KFC, the well-known fast food restaurant chain, has been fined €25,000 by the Spanish supervisory authority (AEPD) for failing to comply with data protection regulations. The AEPD’s decision is based on the finding that KFC failed to appoint a data protection officer (DPO) and the discovery of certain data protection-related breaches.
The DPO is the person who is responsible for monitoring compliance with data protection legislation. Provisions for the appointment of a DPO were introduced by the General Data Protection Regulation (GDPR) in 2018. GDPR requires organisations that process large amounts of personal data on a large scale to appoint an DPO within their organisation.

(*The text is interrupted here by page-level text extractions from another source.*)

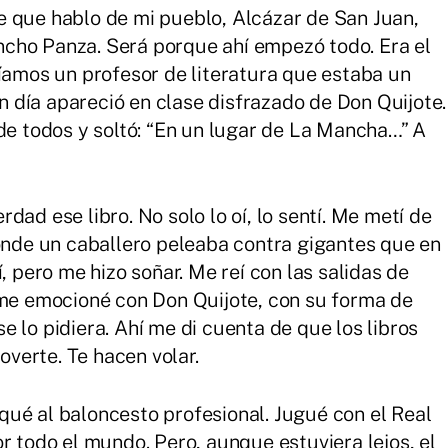
e que hablo de mi pueblo, Alcázar de San Juan,
cho Panza. Será porque ahí empezó todo. Era el
níamos un profesor de literatura que estaba un
 día apareció en clase disfrazado de Don Quijote.
 de todos y soltó: “En un lugar de La Mancha…” A
dad ese libro. No solo lo oí, lo sentí. Me metí de
donde un caballero peleaba contra gigantes que en
, pero me hizo soñar. Me reí con las salidas de
 me emocioné con Don Quijote, con su forma de
 lo pidiera. Ahí me di cuenta de que los libros
moverte. Te hacen volar.
ué al baloncesto profesional. Jugué con el Real
r todo el mundo. Pero, aunque estuviera lejos, el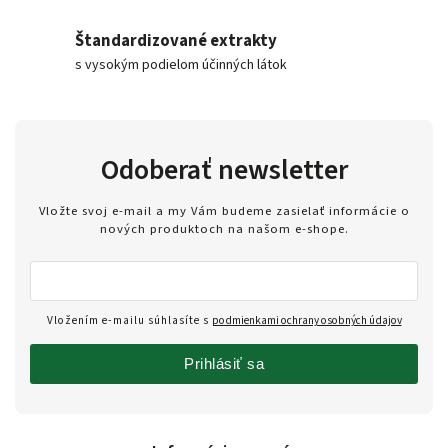
Štandardizované extrakty
s vysokým podielom účinných látok
Odoberať newsletter
Vložte svoj e-mail a my Vám budeme zasielať informácie o
nových produktoch na našom e-shope.
Vložením e-mailu súhlasíte s
podmienkami ochrany osobných údajov
Prihlásiť sa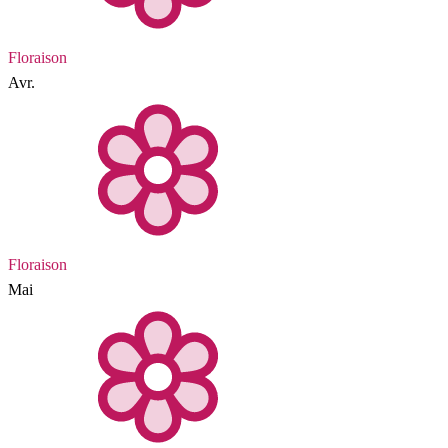
Floraison
Avr.
Floraison
Mai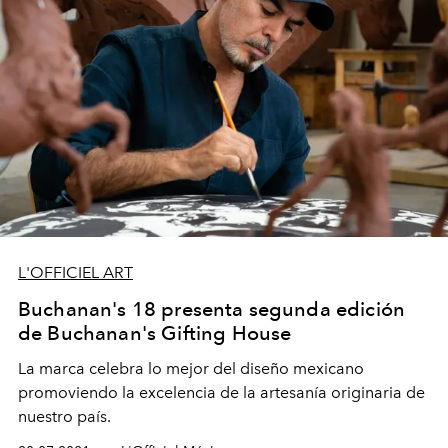
L'OFFICIEL ART
Buchanan's 18 presenta segunda edición
de Buchanan's Gifting House
La marca celebra lo mejor del diseño mexicano
promoviendo la excelencia de la artesanía originaria de
nuestro país.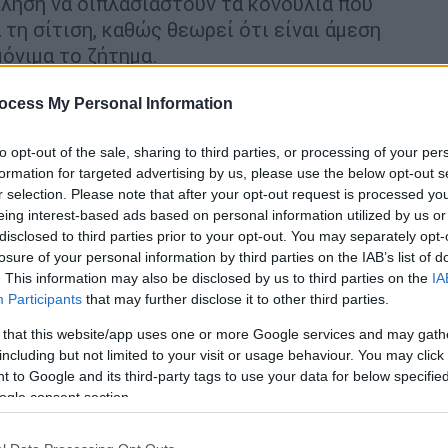
κληση να διπλασιαστούν τα κονδύλια που
 τη σίτιση, καθώς θεωρεί ότι είναι άμεση
μόνιμα το ζήτημα.
ος
ocess My Personal Information
α από
πολύμηνη
προσπάθεια
πέτυχε, με δική
to opt-out of the sale, sharing to third parties, or processing of your per
η και δικά του αποθεματικά κονδύλια, τη
formation for targeted advertising by us, please use the below opt-out s
ν δωρεάν σίτισης, περίπου 2.000 επιπλέον
r selection. Please note that after your opt-out request is processed y
eing interest-based ads based on personal information utilized by us or
η Δεκεμβρίου 2023.
Αντιμετώπισε έτσι ένα
disclosed to third parties prior to your opt-out. You may separately opt-
 στα περιορισμένα κονδύλια που
losure of your personal information by third parties on the IAB’s list of
ατική επιχορήγηση, αλλά και στα
. This information may also be disclosed by us to third parties on the
IA
θεί από το νόμο, όσον αφορά τους
Participants
that may further disclose it to other third parties.
 το Πανεπιστήμιο Μακεδονίας έχει θέσει
 that this website/app uses one or more Google services and may gath
νεων, χωρίς δυστυχώς ανταπόκριση από
including but not limited to your visit or usage behaviour. You may click 
ης αυτής, εδώ και πάνω από δέκα χρόνια
 to Google and its third-party tags to use your data for below specifi
ogle consent section.
 φοιτητές και φοιτήτριες από τους
περίπου
προκαλούσε τις δίκαιες διαμαρτυρίες των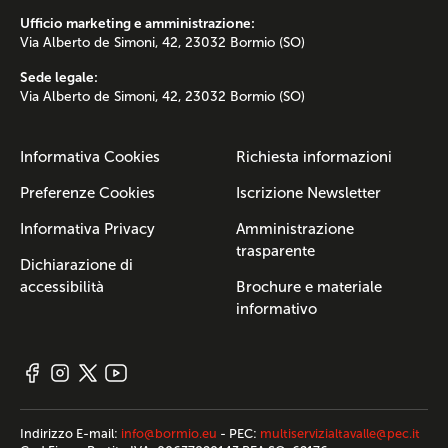
Ufficio marketing e amministrazione:
Via Alberto de Simoni, 42, 23032 Bormio (SO)
Sede legale:
Via Alberto de Simoni, 42, 23032 Bormio (SO)
Informativa Cookies
Richiesta informazioni
Preferenze Cookies
Iscrizione Newsletter
Informativa Privacy
Amministrazione
trasparente
Dichiarazione di
accessibilità
Brochure e materiale
informativo
Indirizzo E-mail:
info@bormio.eu
- PEC:
multiservizialtavalle@pec.it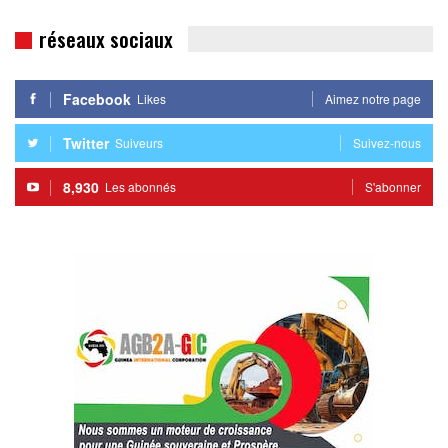
réseaux sociaux
Facebook
Likes
Aimez notre page
Twitter
Suiveurs
Suivez-nous
8,930
Les abonnés
S'abonner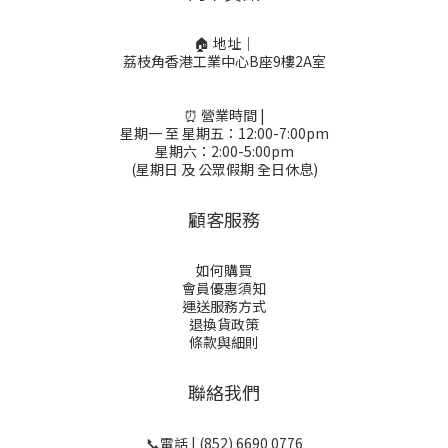
🏠 地址｜
荔枝角香港工業中心B座9樓2A室
⏰ 營業時間 |
星期一 至 星期五：12:00-7:00pm
星期六：2:00-5:00pm
(星期日 及 公眾假期 全日休息)
顧客服務
如何購買
會員優惠須知
運送服務方式
退換貨政策
條款與細則
聯絡我們
📞電話 | (852) 6690 0776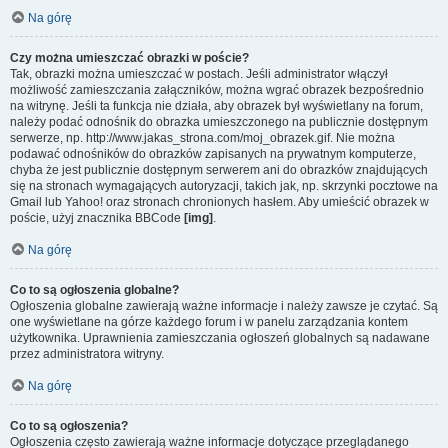
Na górę
Czy można umieszczać obrazki w poście?
Tak, obrazki można umieszczać w postach. Jeśli administrator włączył
możliwość zamieszczania załączników, można wgrać obrazek bezpośrednio
na witrynę. Jeśli ta funkcja nie działa, aby obrazek był wyświetlany na forum,
należy podać odnośnik do obrazka umieszczonego na publicznie dostępnym
serwerze, np. http://www.jakas_strona.com/moj_obrazek.gif. Nie można
podawać odnośników do obrazków zapisanych na prywatnym komputerze,
chyba że jest publicznie dostępnym serwerem ani do obrazków znajdujących
się na stronach wymagających autoryzacji, takich jak, np. skrzynki pocztowe na
Gmail lub Yahoo! oraz stronach chronionych hasłem. Aby umieścić obrazek w
poście, użyj znacznika BBCode
[img]
.
Na górę
Co to są ogłoszenia globalne?
Ogłoszenia globalne zawierają ważne informacje i należy zawsze je czytać. Są
one wyświetlane na górze każdego forum i w panelu zarządzania kontem
użytkownika. Uprawnienia zamieszczania ogłoszeń globalnych są nadawane
przez administratora witryny.
Na górę
Co to są ogłoszenia?
Ogłoszenia często zawierają ważne informacje dotyczące przeglądanego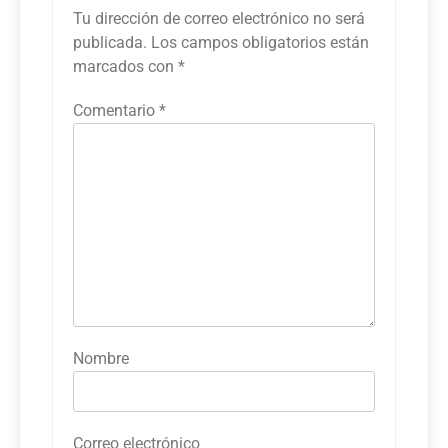
Tu dirección de correo electrónico no será
publicada.
Los campos obligatorios están
marcados con
*
Comentario
*
Nombre
Correo electrónico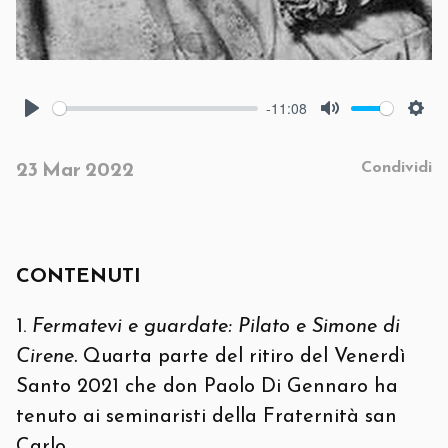
-11:08
Play
Mute
Set
Condividi
23
Mar
2022
CONTENUTI
Fermatevi e guardate: Pilato e Simone di
Cirene.
Quarta parte del ritiro del Venerdì
Santo 2021 che don Paolo Di Gennaro ha
tenuto ai seminaristi della Fraternità san
Carlo.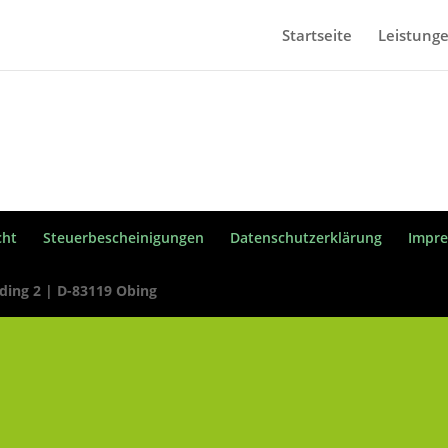
Startseite
Leistung
cht
Steuerbescheinigungen
Datenschutzerklärung
Impr
ding 2 | D-83119 Obing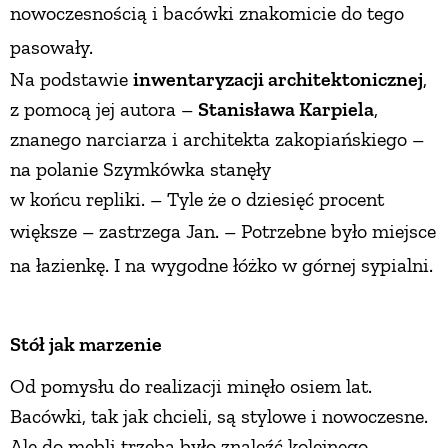
no
woczesnością i bacówki znakomicie do tego
pasowały.
Na podstawie
inwentaryzacji architektonicznej
,
z pomocą jej autora –
Stanisława Karpiela
,
znanego narciarza i architekta zakopiańskiego –
na polanie Szymkówka stanęły
w końcu repliki. – Tyle że o dziesięć procent
większe
– zastrzega Jan. – Potrzebne było miejsce
na łazienkę.
I na wygodne łóżko w górnej sypialni.
Stół jak marzenie
Od pomysłu do realizacji minęło osiem lat.
Bacówki, tak jak chcieli, są stylowe i nowoczesne.
Ale do mebli trzeba było znaleźć kolejnego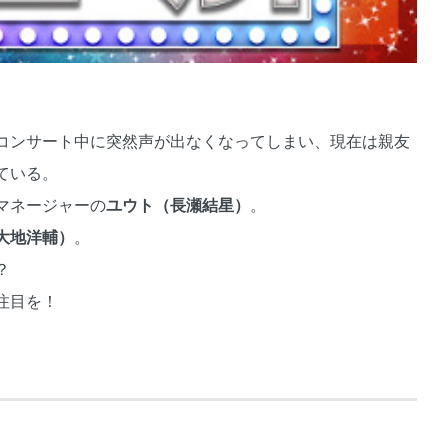
コンサート中に突然声が出なくなってしまい、現在は親友
ている。
マネージャーの
ユウト（⻑瀬結星）
。
⼤地洋輔）
。
？
注⽬を！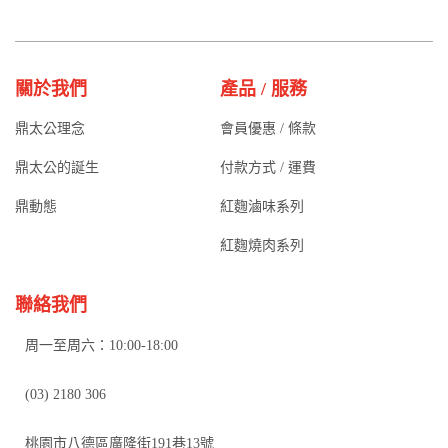
關於我們
產品 / 服務
鼎太公理念
會員優惠 / 條款
鼎太公的誕生
付款方式 / 運費
鼎動態
紅麴滷味系列
紅麴燒肉系列
聯絡我們
周一至周六：10:00-18:00
(03) 2180 306
桃園市八德區廣隆街191巷13號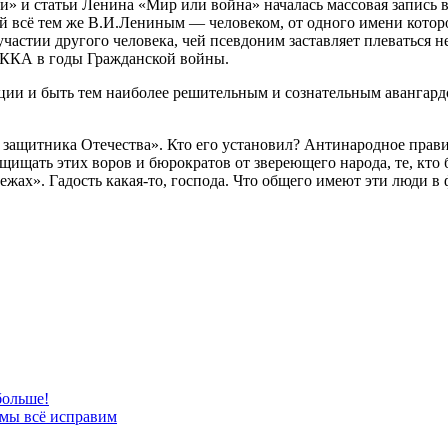
» и статьи Ленина «Мир или война» началась массовая запись в 
мый всё тем же В.И.Лениным — человеком, от одного имени кот
астии другого человека, чей псевдоним заставляет плеваться не 
РККА в годы Гражданской войны.
ии и быть тем наиболее решительным и сознательным авангард
е защитника Отечества». Кто его установил? Антинародное прав
щищать этих воров и бюрократов от звереющего народа, те, кто 
ежах». Гадость какая-то, господа. Что общего имеют эти люди в
больше!
 мы всё исправим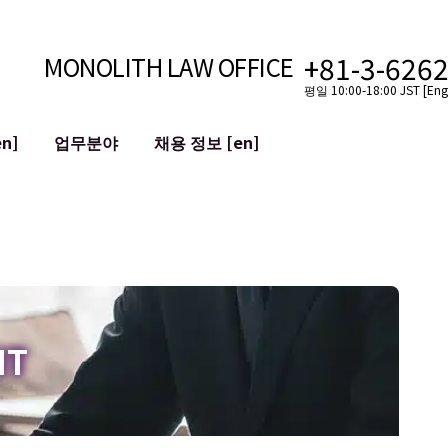
+81-3-626
MONOLITH LAW OFFICE
평일 10:00-18:00 JST [Engl
n]
업무분야
채용 정보 [en]
인터넷
국경
유튜버를 위한 법률 지원
VTuber를 위한 법률 지원
블록체인
SNS 계정의 M&A
T 등)
평판 손상 완화
명예훼손 발언의 ID
IT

In the case of KFC, the AEPD found that the company had not complied with its obligation to appoint a DPO, in breach of Article 37 of the GDPR. In addition, it found a lack of adequate data protection measures, in breach of Article 32 of the GDPR.
The fine imposed on KFC is intended to highlight the importance of complying with data protection legislation and the need to implement appropriate security measures. The AEPD’s decision serves as a warning to other companies to strictly comply with the GDPR and invest in appropriate safeguards to avoid similar legal consequences.
In response to the AEPD’s decision, KFC said it has already taken steps to appoint an IOD and implement improved data security measures. The company has also pledged to continue to improve its data protection practices.